● **Activity**
Search the data below for "misses"; list each line that holds it.

Saved data entries
━━━━━━━━━━━━━━━━━━━━

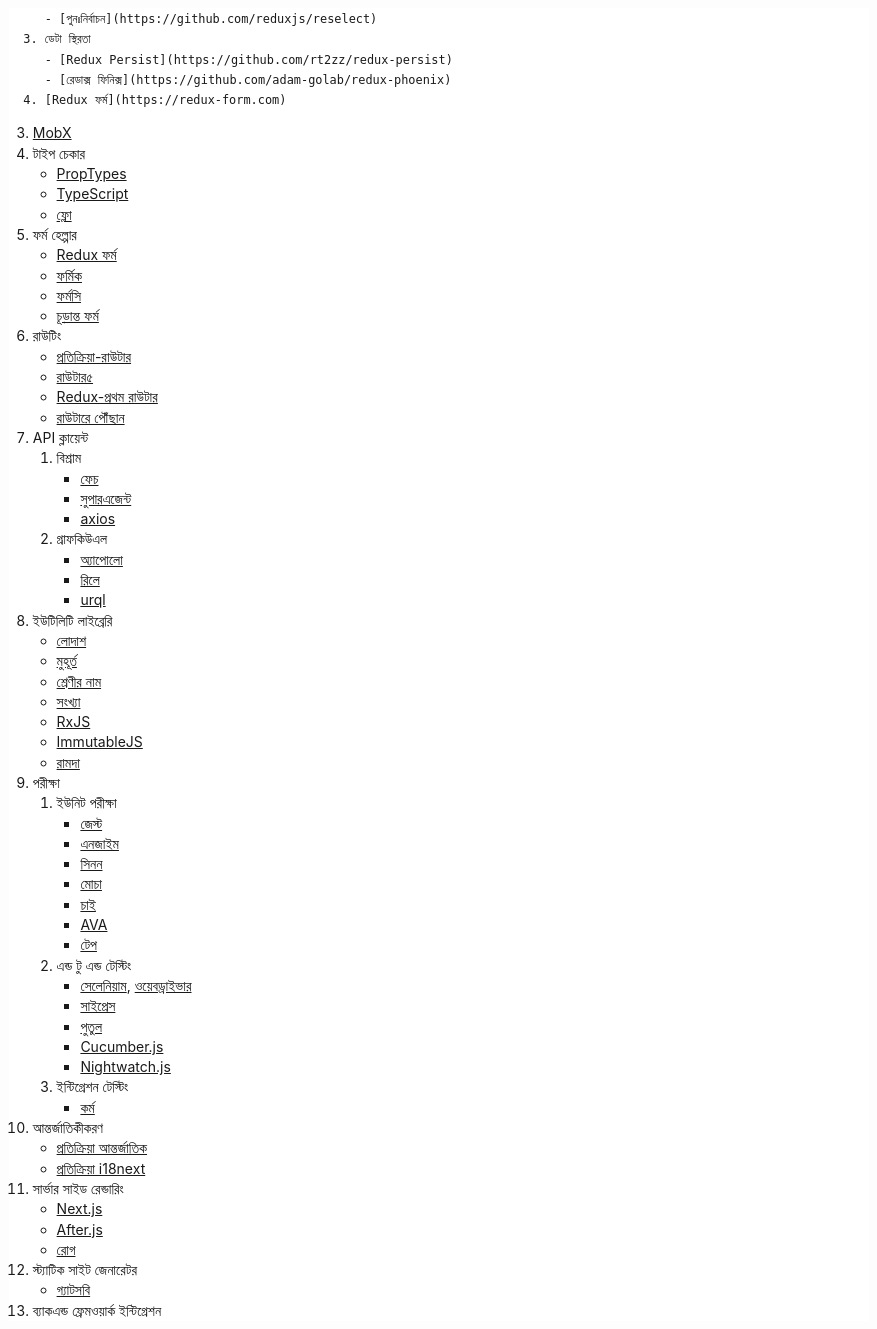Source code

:          - [পুনঃনির্বাচন](https://github.com/reduxjs/reselect)
      3. ডেটা স্থিরতা
         - [Redux Persist](https://github.com/rt2zz/redux-persist)
         - [রেডাক্স ফিনিক্স](https://github.com/adam-golab/redux-phoenix)
      4. [Redux ফর্ম](https://redux-form.com)
   3. [MobX](https://mobx.js.org/)
6. টাইপ চেকার
   - [PropTypes](https://reactjs.org/docs/typechecking-with-proptypes.html)
   - [TypeScript](https://www.typescriptlang.org/)
   - [ফ্লো](https://flow.org/en/)
7. ফর্ম হেল্পার
   - [Redux ফর্ম](https://redux-form.com)
   - [ফর্মিক](https://github.com/jaredpalmer/formik)
   - [ফর্মসি](https://github.com/formsy/formsy-react)
   - [চূড়ান্ত ফর্ম](https://github.com/final-form/final-form)
8. রাউটিং
   - [প্রতিক্রিয়া-রাউটার](https://reacttraining.com/react-router/)
   - [রাউটার৫](https://router5.js.org/)
   - [Redux-প্রথম রাউটার](https://github.com/faceyspacey/redux-first-router)
   - [রাউটারে পৌঁছান](https://reach.tech/router/)
9. API ক্লায়েন্ট
   1. বিশ্রাম
      - [ফেচ](https://developer.mozilla.org/en-US/docs/Web/API/Fetch_API)
      - [সুপারএজেন্ট](https://visionmedia.github.io/superagent/)
      - [axios](https://github.com/axios/axios)
   2. গ্রাফকিউএল
      - [অ্যাপোলো](https://www.apollographql.com/docs/react/)
      - [রিলে](https://facebook.github.io/relay/)
      - [urql](https://github.com/FormidableLabs/urql)
10. ইউটিলিটি লাইব্রেরি
    - [লোদাশ](https://lodash.com/)
    - [মুহূর্ত](https://momentjs.com/)
    - [শ্রেণীর নাম](https://github.com/JedWatson/classnames)
    - [সংখ্যা](http://numeraljs.com/)
    - [RxJS](http://reactivex.io/)
    - [ImmutableJS](https://facebook.github.io/immutable-js/)
    - [রামদা](https://ramdajs.com/)
11. পরীক্ষা
    1. ইউনিট পরীক্ষা
       - [জেস্ট](https://facebook.github.io/jest/)
       - [এনজাইম](http://airbnb.io/enzyme/)
       - [সিনন](http://sinonjs.org/)
       - [মোচা](https://mochajs.org/)
       - [চাই](http://www.chaijs.com/)
       - [AVA](https://github.com/avajs/ava)
       - [টেপ](https://github.com/substack/tape)
    2. এন্ড টু এন্ড টেস্টিং
       - [সেলেনিয়াম](https://www.seleniumhq.org/), [ওয়েবড্রাইভার](http://webdriver.io/)
       - [সাইপ্রেস](https://cypress.io/)
       - [পুতুল](https://pptr.dev/)
       - [Cucumber.js](https://github.com/cucumber/cucumber-js)
       - [Nightwatch.js](http://nightwatchjs.org/)
    3. ইন্টিগ্রেশন টেস্টিং
       - [কর্ম](https://karma-runner.github.io/)
12. আন্তর্জাতিকীকরণ
    - [প্রতিক্রিয়া আন্তর্জাতিক](https://github.com/yahoo/react-intl)
    - [প্রতিক্রিয়া i18next](https://react.i18next.com/)
13. সার্ভার সাইড রেন্ডারিং
    - [Next.js](https://nextjs.org/)
    - [After.js](https://github.com/jaredpalmer/after.js)
    - [রোগ](https://github.com/alidcastano/rogue.js)
14. স্ট্যাটিক সাইট জেনারেটর
    - [গ্যাটসবি](https://www.gatsbyjs.org/)
15. ব্যাকএন্ড ফ্রেমওয়ার্ক ইন্টিগ্রেশন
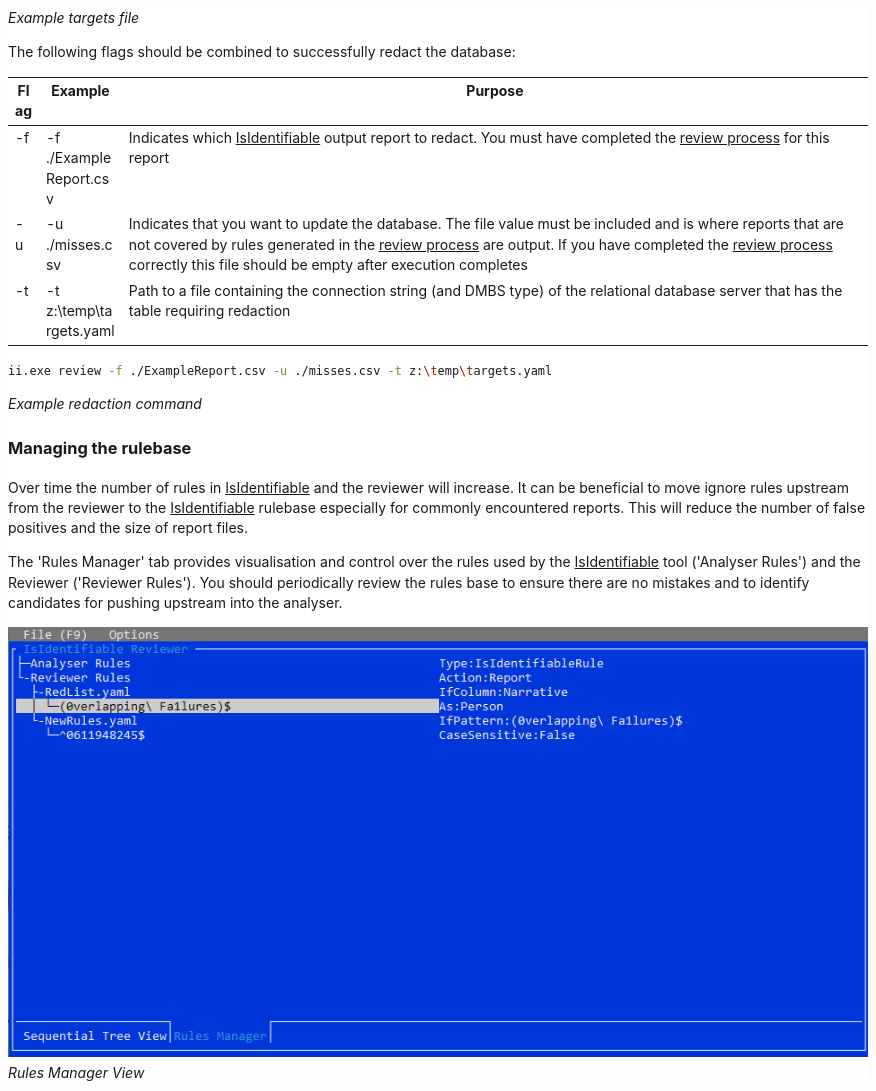 _Example targets file_

The following flags should be combined to successfully redact the database:

| Flag | Example                 | Purpose                                                                                                                                                                                                                                                                                   |
| ---- | ----------------------- | ----------------------------------------------------------------------------------------------------------------------------------------------------------------------------------------------------------------------------------------------------------------------------------------- |
| -f   | -f ./ExampleReport.csv  | Indicates which [IsIdentifiable] output report to redact. You must have completed the [review process] for this report                                                                                                                                                                    |
| -u   | -u ./misses.csv         | Indicates that you want to update the database. The file value must be included and is where reports that are not covered by rules generated in the [review process] are output. If you have completed the [review process] correctly this file should be empty after execution completes |
| -t   | -t z:\temp\targets.yaml | Path to a file containing the connection string (and DMBS type) of the relational database server that has the table requiring redaction                                                                                                                                                  |

```bash
ii.exe review -f ./ExampleReport.csv -u ./misses.csv -t z:\temp\targets.yaml
```

_Example redaction command_

### Managing the rulebase

Over time the number of rules in [IsIdentifiable] and the reviewer will increase. It can be beneficial to move ignore rules upstream from the reviewer to the [IsIdentifiable] rulebase especially for commonly encountered reports. This will reduce the number of false positives and the size of report files.

The 'Rules Manager' tab provides visualisation and control over the rules used by the [IsIdentifiable] tool ('Analyser Rules') and the Reviewer ('Reviewer Rules'). You should periodically review the rules base to ensure there are no mistakes and to identify candidates for pushing upstream into the analyser.

![RulesManagerScreenshot](./images/rulesmanager.png)
_Rules Manager View_


[IsIdentifiable]: ../IsIdentifiable/README.md
[PII]: https://en.wikipedia.org/wiki/Personal_data
[SmiRunner]: ../Applications.SmiRunner/
[Managing the rulebase]: #managing-the-rulebase
[review process]: #reviewing-the-output-of-IsIdentifiable
[Reviewing the output of IsIdentifiable]: #reviewing-the-output-of-isidentifiable
[Redacting the database]: #redacting-the-database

━━━━━━━━━━━━━━━━━━━━

● **Reply to the task**
| -u   | -u ./misses.csv         | Indicates that you want to update the database. The file value must be included and is where reports that are not covered by rules generated in the [review process] are output. If you have completed the [review process] correctly this file should be empty after execution completes |
ii.exe review -f ./ExampleReport.csv -u ./misses.csv -t z:\temp\targets.yaml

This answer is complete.